— Stated goal A —
Express the listing from its first line up to and including the line with "state / province: México" as a Markdown table with the columns "Row" and "Field", numbering each line and leaving out blank lines.

— Text —
- - - - - - -

“Hello, welcome to Wendy’s – what can I get for you today?”
“I think I’d like to try that new salad you’re advertising.”
“Excellent. Which one?”
“Which one…? The Asian Cashewy BBQ Ranch Chicken salad, I think it’s called.”
“Um… …Just a moment, sir. Budek, did you update the sign outside like I told you?”
LAST WEEK, I finally got around to reviewing the holiday schedule the Ted Parsnips Web Design Team had submitted for 2014 – that is, the days they wanted off.
Well, of course, I went through the list with my red pen and crossed off everything but Christmas, and only because we’ve established that none of you, what?, six regulars visit on that day, so I’m safe.
Memorial Day, Thanksgiving, Fourth of July – these I recognized. I mean, these I was familiar with. I don’t recognize them as holidays that these bums get the day off. (This is what you can get away with when you keep those goddamn greedy unions out of your organization.)
But one date on the list had me puzzled. March 7? What holiday could that possibly be?
“National Cereal Day,” came the answer from the department (fat)head. Well, once I had determined that Obama hadn’t bypassed the Constiwhosis again and signed it into law as some sort of mandated federal holiday (You never know with him! Just ask my Dad!), I laughed the guy right out of my office. Right out of my office!
But it made me think: With the dearth of updates to the few cereal websites that still exist today, someone’s got to pick up the slack, and so with that in mind, I give you What’s Bueno at the 99¢ Only Store: Cereal Edition!
And I’m doing it now in case everyone calls in sick on March 7 and the site goes down.
Post Honey Bunches of Oats: Greek Honey Crunch
Status: Long gone. I really need to write these within a few months of seeing the product in the store.
Looks like Post really made too much of this new addition to their Honey Whosis of Oats line featuring (once-)trendy Greek yogurt, because these were all over the 99¢ Only stores a few months ago as they neared the end of their “Best By” date. I gambled a buck and bought a box. They weren’t bad, though the amorphous yogurt lumps ranged from manageable pebble-size to enormous, disconcerting jawbreakers. And those bigger ones…? I always felt like I was going to be biting into a mummifed mouse or something. Update: My attorney would like me to remind all of you that I never actually did, and such a suggestion is absolutely absurd.

- - - - - - -

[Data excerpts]
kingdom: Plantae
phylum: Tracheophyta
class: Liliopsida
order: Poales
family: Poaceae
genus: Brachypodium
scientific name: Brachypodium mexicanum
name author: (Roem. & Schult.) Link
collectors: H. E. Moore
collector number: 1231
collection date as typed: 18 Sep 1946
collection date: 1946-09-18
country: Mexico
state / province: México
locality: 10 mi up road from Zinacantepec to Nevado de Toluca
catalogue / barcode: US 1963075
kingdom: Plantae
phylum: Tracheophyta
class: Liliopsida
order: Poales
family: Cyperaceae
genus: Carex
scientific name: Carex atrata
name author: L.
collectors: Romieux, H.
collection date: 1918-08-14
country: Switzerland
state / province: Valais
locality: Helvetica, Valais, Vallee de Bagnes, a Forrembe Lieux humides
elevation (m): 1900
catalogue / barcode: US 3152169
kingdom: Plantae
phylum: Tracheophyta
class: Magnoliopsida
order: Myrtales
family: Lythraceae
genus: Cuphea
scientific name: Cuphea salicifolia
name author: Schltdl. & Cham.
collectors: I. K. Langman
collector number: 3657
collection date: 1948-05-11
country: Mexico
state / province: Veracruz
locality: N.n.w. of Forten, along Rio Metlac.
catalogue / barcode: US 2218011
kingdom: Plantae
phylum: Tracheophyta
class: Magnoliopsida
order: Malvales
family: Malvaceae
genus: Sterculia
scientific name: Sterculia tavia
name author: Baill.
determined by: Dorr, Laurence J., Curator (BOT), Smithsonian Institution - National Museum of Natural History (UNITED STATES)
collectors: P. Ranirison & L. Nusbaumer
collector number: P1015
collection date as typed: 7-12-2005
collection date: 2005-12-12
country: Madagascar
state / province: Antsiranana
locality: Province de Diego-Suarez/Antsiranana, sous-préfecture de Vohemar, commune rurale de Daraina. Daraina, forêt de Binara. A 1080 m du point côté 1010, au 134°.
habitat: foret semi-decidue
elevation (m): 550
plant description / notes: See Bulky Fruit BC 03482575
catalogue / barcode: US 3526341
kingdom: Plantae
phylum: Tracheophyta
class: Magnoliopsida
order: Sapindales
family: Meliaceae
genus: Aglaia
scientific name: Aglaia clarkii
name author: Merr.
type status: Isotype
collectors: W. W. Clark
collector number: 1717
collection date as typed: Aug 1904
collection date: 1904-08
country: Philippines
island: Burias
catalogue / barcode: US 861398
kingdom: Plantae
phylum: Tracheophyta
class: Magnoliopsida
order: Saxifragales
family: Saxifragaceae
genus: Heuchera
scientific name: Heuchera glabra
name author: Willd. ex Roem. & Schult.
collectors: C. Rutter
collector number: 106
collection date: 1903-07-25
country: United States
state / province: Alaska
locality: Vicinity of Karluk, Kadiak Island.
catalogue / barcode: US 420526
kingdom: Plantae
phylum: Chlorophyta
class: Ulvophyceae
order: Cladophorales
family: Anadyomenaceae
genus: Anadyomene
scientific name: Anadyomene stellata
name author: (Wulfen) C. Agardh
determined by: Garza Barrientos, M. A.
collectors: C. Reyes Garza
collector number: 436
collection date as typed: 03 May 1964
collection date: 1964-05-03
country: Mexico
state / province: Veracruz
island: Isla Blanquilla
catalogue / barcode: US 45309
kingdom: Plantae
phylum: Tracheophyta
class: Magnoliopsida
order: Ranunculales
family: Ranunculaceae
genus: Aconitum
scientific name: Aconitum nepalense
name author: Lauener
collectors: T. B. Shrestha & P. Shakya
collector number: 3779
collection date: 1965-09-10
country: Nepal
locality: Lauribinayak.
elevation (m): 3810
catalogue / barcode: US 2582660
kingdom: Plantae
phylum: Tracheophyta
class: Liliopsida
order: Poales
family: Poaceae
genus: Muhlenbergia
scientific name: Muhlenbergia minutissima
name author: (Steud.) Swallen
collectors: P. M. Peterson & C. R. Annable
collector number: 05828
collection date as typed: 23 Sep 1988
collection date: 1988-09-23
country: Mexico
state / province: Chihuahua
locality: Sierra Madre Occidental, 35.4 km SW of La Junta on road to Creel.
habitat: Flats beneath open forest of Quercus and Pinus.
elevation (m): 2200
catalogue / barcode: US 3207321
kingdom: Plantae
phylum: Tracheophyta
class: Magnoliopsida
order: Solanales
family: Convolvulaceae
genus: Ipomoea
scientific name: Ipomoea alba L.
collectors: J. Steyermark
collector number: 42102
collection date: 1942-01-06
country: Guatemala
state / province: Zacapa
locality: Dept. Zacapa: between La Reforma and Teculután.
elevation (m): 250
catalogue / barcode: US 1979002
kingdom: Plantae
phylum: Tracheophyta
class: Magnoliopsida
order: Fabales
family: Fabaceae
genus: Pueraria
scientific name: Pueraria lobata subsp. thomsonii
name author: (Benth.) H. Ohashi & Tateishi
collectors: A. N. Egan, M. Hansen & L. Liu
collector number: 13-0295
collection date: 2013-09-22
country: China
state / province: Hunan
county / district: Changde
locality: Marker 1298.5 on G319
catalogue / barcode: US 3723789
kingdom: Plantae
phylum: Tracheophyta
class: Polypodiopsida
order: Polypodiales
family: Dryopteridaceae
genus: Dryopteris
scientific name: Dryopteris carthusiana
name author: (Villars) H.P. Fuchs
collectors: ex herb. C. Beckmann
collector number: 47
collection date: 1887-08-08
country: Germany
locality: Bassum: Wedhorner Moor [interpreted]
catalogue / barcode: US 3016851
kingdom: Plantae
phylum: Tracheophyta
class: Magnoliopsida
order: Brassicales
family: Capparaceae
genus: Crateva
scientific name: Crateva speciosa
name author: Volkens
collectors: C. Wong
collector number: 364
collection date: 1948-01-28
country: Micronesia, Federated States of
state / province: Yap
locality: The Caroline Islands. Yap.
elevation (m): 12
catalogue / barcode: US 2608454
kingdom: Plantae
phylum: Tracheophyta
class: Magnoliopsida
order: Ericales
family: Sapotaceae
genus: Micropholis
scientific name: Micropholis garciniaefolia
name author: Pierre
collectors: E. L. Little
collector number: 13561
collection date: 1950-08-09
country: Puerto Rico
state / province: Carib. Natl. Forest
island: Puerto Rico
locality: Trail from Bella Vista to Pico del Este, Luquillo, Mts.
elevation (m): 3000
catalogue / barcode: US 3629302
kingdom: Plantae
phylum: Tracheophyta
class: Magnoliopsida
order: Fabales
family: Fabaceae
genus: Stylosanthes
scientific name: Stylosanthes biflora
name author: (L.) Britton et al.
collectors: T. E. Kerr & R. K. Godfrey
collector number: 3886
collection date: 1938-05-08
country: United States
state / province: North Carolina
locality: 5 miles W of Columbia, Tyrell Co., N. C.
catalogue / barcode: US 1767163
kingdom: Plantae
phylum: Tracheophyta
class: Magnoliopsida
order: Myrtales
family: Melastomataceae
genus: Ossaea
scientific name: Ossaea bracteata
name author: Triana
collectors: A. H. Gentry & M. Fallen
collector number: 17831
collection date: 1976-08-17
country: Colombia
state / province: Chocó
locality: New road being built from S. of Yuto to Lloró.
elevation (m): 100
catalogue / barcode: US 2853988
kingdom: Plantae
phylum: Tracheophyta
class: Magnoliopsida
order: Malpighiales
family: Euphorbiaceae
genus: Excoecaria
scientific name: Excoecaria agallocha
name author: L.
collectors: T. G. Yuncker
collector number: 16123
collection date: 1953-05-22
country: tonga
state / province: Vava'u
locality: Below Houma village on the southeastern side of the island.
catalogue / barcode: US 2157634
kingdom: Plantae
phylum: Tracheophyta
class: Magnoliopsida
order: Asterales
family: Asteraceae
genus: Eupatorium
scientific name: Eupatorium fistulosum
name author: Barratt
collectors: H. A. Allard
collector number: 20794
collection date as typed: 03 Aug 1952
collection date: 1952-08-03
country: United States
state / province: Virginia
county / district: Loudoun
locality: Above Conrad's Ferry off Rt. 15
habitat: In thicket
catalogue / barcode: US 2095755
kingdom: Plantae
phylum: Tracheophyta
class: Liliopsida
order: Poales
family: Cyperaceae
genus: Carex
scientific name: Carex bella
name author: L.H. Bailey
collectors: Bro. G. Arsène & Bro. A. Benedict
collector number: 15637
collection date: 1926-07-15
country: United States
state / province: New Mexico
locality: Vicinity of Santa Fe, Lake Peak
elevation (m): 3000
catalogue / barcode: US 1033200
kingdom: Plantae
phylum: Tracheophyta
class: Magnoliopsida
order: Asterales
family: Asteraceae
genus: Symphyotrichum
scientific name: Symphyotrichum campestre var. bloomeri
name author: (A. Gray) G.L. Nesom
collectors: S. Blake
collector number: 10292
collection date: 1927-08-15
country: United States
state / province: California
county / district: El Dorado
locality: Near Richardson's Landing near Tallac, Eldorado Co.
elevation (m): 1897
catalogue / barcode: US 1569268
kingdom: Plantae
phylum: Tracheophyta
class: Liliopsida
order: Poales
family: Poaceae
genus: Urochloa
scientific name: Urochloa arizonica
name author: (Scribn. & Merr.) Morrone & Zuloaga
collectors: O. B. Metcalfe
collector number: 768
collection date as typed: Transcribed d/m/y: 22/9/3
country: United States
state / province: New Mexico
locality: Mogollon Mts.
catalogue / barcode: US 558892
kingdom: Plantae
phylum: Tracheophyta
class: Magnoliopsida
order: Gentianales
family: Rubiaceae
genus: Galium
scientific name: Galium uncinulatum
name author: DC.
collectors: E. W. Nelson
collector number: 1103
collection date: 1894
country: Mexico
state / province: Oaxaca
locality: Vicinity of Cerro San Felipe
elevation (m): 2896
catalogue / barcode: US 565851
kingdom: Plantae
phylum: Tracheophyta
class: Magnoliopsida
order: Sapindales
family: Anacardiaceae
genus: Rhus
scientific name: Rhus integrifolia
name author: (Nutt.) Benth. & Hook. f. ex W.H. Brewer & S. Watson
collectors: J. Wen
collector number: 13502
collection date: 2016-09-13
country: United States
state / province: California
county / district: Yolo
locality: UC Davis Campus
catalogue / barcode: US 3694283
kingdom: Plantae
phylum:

- - - - - - -

— Stated goal B —
In the cereal post, what holiday did the department head say falls on March 7?

— Full response A —
| Row | Field |
|---|---|
| 1 | kingdom: Plantae |
| 2 | phylum: Tracheophyta |
| 3 | class: Liliopsida |
| 4 | order: Poales |
| 5 | family: Poaceae |
| 6 | genus: Brachypodium |
| 7 | scientific name: Brachypodium mexicanum |
| 8 | name author: (Roem. & Schult.) Link |
| 9 | collectors: H. E. Moore |
| 10 | collector number: 1231 |
| 11 | collection date as typed: 18 Sep 1946 |
| 12 | collection date: 1946-09-18 |
| 13 | country: Mexico |
| 14 | state / province: México |

— Full response B —
National Cereal Day